** Task description **
Copy each line below without leaving any out.

======== Data records

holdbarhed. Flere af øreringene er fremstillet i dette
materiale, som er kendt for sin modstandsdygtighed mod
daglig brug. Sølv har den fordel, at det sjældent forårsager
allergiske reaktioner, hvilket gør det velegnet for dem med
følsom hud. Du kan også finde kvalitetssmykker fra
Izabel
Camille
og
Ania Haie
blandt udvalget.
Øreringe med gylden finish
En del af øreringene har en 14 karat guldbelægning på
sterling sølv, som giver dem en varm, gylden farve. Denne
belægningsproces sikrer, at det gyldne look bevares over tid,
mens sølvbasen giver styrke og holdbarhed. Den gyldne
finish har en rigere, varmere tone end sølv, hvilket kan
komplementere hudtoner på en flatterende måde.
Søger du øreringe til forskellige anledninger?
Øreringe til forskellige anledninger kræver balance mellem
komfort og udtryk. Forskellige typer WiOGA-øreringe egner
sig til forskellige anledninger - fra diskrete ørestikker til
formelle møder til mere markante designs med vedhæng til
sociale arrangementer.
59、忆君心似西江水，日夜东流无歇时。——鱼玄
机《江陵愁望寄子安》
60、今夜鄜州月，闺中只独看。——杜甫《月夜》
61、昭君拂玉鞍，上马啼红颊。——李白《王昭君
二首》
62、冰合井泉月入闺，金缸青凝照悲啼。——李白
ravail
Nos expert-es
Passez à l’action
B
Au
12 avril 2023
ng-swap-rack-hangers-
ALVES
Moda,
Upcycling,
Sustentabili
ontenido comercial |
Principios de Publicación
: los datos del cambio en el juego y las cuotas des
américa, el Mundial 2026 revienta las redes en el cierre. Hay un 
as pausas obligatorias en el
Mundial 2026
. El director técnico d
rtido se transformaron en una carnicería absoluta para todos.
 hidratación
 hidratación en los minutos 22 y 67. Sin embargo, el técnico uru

================

** Solved exercise **
holdbarhed. Flere af øreringene er fremstillet i dette
materiale, som er kendt for sin modstandsdygtighed mod
daglig brug. Sølv har den fordel, at det sjældent forårsager
allergiske reaktioner, hvilket gør det velegnet for dem med
følsom hud. Du kan også finde kvalitetssmykker fra
Izabel
Camille
og
Ania Haie
blandt udvalget.
Øreringe med gylden finish
En del af øreringene har en 14 karat guldbelægning på
sterling sølv, som giver dem en varm, gylden farve. Denne
belægningsproces sikrer, at det gyldne look bevares over tid,
mens sølvbasen giver styrke og holdbarhed. Den gyldne
finish har en rigere, varmere tone end sølv, hvilket kan
komplementere hudtoner på en flatterende måde.
Søger du øreringe til forskellige anledninger?
Øreringe til forskellige anledninger kræver balance mellem
komfort og udtryk. Forskellige typer WiOGA-øreringe egner
sig til forskellige anledninger - fra diskrete ørestikker til
formelle møder til mere markante designs med vedhæng til
sociale arrangementer.
59、忆君心似西江水，日夜东流无歇时。——鱼玄
机《江陵愁望寄子安》
60、今夜鄜州月，闺中只独看。——杜甫《月夜》
61、昭君拂玉鞍，上马啼红颊。——李白《王昭君
二首》
62、冰合井泉月入闺，金缸青凝照悲啼。——李白
ravail
Nos expert-es
Passez à l’action
B
Au
12 avril 2023
ng-swap-rack-hangers-
ALVES
Moda,
Upcycling,
Sustentabili
ontenido comercial |
Principios de Publicación
: los datos del cambio en el juego y las cuotas des
américa, el Mundial 2026 revienta las redes en el cierre. Hay un 
as pausas obligatorias en el
Mundial 2026
. El director técnico d
rtido se transformaron en una carnicería absoluta para todos.
 hidratación
 hidratación en los minutos 22 y 67. Sin embargo, el técnico uru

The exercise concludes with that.